= Sayfa alıntısı =
*-*-*

Bucket List’e bir çizik daha: Prag’da 36 saat, 68.552 adım
Beni tanıyanlar pek Avrupa hayranlığım olmadığını bilirler. Bir çok kişi için yurt dışına çıkılacaksa gidilecek ilk yerlerden olan Avrupa benim için hep “sonra bir gün nasılsa giderim” diyerek geriye attığım bir yerdi. Schengen vizesinin zorluğu ve tabi ki Euro’nun TL karşısındaki değeri de etkenlerden diğerleri olabilir. Özetle Avrupa gezisindense çok daha fazla farklı kültür tanıma fırsatım varken onları tercih ediyordum.
Prag Hayranlığımın Sebebi
Tüm bunların yanında inanılmaz bir Prag hayranıyım. Bir insan hayatında hiç görmediği bir yeri nasıl bu kadar sever anlamıyorum ama Alman’ların ve Japonların bu duyguyu anlatan bir kelimeleri mutlaka olmalı! (Araştırdım ve buldum. Almanca’da bu duyguyu anlatan bir kelime varmış: Fernweh) Gördüğüm fotoğraflarıyla Çek Cumhuriyeti’nin başkenti Prag‘a aşık olmuştum ve uzun bir süre orada yaşamayı istiyordum.

*-*-*

= Veriler =
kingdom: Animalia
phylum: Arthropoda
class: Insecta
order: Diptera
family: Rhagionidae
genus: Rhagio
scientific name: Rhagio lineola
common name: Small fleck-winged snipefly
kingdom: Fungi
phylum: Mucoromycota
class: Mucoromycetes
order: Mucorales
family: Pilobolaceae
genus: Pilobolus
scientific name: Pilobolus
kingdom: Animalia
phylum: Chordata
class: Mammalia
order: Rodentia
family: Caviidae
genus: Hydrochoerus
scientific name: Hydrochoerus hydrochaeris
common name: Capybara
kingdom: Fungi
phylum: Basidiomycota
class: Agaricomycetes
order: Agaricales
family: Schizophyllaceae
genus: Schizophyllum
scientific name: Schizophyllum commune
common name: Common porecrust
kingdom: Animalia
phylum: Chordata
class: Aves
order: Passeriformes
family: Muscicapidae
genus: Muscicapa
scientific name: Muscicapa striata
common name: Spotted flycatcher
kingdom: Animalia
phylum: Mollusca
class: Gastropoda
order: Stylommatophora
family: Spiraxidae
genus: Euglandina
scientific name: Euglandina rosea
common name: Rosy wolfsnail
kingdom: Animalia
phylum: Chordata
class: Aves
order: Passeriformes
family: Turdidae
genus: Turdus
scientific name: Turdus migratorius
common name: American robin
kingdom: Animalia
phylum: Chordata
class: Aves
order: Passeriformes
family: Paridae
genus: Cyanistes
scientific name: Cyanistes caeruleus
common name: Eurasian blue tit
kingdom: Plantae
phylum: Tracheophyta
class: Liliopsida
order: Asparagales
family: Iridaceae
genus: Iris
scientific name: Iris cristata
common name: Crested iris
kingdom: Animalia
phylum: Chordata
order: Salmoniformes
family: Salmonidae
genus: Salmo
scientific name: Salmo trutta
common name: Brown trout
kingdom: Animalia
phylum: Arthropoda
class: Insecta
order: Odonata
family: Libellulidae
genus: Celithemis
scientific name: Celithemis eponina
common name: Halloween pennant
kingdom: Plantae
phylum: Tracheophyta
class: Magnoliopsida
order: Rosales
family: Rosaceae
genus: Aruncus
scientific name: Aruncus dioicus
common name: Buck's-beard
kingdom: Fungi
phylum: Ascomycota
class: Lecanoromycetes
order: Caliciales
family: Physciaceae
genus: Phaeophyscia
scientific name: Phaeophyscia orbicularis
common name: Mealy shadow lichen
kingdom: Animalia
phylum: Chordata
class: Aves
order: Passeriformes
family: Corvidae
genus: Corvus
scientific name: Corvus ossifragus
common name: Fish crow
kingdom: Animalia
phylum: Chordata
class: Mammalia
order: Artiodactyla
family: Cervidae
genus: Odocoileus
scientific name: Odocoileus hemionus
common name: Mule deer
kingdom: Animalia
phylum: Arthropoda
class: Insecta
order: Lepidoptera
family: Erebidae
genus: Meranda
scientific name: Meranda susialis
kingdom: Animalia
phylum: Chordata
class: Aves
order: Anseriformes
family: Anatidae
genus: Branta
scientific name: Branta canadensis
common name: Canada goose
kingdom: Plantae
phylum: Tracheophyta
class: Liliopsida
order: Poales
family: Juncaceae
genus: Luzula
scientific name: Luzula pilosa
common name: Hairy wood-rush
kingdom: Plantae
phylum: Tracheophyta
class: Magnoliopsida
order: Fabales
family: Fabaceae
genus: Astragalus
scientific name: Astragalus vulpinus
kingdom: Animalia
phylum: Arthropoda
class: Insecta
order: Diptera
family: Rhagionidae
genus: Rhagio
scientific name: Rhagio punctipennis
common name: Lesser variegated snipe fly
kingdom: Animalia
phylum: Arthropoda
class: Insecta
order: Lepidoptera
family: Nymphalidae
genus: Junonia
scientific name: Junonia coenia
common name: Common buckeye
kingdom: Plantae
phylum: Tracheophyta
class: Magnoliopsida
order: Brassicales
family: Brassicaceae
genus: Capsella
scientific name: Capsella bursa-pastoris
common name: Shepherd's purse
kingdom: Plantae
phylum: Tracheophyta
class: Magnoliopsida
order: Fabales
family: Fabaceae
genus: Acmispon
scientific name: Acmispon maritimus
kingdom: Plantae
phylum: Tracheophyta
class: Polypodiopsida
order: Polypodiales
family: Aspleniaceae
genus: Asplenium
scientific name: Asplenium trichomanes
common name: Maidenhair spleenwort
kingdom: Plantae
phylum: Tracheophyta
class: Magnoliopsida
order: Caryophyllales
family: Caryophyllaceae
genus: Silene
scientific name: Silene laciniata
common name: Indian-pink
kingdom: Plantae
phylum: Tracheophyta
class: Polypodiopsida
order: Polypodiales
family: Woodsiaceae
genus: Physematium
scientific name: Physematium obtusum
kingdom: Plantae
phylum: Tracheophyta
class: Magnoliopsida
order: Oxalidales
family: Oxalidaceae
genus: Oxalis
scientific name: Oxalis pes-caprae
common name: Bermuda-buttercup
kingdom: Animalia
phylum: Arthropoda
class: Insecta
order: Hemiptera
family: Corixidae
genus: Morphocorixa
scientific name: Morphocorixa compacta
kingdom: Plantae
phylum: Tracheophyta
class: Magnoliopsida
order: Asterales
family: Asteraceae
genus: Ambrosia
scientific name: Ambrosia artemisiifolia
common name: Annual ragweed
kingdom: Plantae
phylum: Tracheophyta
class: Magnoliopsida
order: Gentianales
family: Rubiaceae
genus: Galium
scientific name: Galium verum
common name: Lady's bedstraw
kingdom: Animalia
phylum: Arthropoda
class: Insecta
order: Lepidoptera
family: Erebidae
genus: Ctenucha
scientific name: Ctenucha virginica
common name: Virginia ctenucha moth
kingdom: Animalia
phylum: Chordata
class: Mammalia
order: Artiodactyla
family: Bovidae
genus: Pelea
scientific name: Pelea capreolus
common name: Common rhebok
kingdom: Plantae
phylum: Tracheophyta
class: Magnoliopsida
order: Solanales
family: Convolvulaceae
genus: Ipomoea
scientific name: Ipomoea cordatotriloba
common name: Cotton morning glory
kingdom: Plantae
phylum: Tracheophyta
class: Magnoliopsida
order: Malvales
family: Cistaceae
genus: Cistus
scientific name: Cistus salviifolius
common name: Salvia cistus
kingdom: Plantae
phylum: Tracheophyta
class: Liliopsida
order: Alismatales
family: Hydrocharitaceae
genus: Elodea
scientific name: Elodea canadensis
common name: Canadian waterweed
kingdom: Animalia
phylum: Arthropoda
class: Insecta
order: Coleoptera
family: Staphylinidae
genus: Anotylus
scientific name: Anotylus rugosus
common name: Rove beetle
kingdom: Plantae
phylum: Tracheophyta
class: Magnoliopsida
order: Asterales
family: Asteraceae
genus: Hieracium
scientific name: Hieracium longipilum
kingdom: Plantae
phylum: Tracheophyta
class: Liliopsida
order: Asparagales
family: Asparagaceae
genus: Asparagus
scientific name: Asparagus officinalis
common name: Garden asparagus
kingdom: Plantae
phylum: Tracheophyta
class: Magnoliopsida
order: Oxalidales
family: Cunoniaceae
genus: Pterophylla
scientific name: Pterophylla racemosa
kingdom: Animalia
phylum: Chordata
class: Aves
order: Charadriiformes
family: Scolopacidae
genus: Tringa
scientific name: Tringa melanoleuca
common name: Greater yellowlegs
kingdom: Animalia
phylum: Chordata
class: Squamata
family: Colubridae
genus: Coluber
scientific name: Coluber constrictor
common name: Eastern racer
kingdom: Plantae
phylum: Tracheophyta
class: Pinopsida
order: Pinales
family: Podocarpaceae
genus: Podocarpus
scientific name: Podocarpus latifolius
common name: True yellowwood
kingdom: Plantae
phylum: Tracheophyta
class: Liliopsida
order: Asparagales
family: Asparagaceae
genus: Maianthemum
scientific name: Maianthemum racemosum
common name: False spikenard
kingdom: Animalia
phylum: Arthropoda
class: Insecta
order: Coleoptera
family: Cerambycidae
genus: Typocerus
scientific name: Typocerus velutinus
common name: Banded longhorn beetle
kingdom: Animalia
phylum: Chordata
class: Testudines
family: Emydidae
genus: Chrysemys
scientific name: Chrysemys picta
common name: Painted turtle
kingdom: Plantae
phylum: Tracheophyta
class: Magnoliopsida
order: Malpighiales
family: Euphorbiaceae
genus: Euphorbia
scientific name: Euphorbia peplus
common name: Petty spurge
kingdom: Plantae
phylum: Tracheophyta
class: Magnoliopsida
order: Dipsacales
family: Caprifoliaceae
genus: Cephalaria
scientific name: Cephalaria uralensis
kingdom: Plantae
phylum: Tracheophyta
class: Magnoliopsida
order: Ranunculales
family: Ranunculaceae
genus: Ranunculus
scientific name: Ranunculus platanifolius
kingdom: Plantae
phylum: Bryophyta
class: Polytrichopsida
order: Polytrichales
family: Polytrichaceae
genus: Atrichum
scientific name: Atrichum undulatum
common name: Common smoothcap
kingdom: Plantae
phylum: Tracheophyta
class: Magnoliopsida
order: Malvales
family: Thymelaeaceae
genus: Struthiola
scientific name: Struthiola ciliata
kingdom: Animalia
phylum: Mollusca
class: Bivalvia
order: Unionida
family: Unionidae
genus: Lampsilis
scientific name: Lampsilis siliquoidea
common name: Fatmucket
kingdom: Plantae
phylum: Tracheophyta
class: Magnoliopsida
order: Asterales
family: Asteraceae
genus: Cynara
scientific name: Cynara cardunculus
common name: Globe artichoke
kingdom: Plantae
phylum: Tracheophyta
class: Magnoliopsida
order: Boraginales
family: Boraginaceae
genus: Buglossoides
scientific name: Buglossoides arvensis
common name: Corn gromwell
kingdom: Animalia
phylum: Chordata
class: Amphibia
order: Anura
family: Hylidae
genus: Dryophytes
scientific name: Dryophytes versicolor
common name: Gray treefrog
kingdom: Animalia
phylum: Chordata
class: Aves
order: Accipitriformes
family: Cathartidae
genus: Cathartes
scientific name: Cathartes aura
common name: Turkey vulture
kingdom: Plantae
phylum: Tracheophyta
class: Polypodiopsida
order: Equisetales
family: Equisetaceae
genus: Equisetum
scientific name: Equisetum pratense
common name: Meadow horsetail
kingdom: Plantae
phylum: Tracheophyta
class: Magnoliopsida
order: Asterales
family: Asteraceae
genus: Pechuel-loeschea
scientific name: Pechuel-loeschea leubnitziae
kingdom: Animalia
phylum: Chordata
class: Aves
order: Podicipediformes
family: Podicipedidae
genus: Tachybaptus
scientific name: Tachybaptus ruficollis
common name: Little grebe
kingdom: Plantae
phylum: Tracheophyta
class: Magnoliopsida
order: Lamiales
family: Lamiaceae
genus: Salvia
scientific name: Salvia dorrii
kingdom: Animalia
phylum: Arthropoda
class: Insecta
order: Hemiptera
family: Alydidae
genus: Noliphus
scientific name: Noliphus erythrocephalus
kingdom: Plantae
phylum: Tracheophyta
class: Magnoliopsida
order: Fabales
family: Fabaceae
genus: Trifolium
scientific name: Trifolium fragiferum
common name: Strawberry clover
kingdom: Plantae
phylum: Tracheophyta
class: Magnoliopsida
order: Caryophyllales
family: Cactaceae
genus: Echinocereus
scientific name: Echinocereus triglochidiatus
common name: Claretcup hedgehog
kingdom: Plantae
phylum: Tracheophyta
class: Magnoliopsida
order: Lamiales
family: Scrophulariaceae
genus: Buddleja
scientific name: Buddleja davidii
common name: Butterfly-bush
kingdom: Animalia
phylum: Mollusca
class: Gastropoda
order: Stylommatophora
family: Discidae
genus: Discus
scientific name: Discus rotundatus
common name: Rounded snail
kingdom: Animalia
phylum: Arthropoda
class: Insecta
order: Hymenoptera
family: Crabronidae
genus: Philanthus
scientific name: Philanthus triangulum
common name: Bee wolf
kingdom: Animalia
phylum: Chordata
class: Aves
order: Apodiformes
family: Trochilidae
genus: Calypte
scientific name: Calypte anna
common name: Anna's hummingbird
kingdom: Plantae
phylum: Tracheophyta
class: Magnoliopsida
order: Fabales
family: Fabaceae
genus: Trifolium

*-*-*

= Yapılacak iş =
Yukarıdaki Prag yazısını hiçbir değişiklik yapmadan baştan sona aktarın.

= Sonuç =
Bucket List’e bir çizik daha: Prag’da 36 saat, 68.552 adım
Beni tanıyanlar pek Avrupa hayranlığım olmadığını bilirler. Bir çok kişi için yurt dışına çıkılacaksa gidilecek ilk yerlerden olan Avrupa benim için hep “sonra bir gün nasılsa giderim” diyerek geriye attığım bir yerdi. Schengen vizesinin zorluğu ve tabi ki Euro’nun TL karşısındaki değeri de etkenlerden diğerleri olabilir. Özetle Avrupa gezisindense çok daha fazla farklı kültür tanıma fırsatım varken onları tercih ediyordum.
Prag Hayranlığımın Sebebi
Tüm bunların yanında inanılmaz bir Prag hayranıyım. Bir insan hayatında hiç görmediği bir yeri nasıl bu kadar sever anlamıyorum ama Alman’ların ve Japonların bu duyguyu anlatan bir kelimeleri mutlaka olmalı! (Araştırdım ve buldum. Almanca’da bu duyguyu anlatan bir kelime varmış: Fernweh) Gördüğüm fotoğraflarıyla Çek Cumhuriyeti’nin başkenti Prag‘a aşık olmuştum ve uzun bir süre orada yaşamayı istiyordum.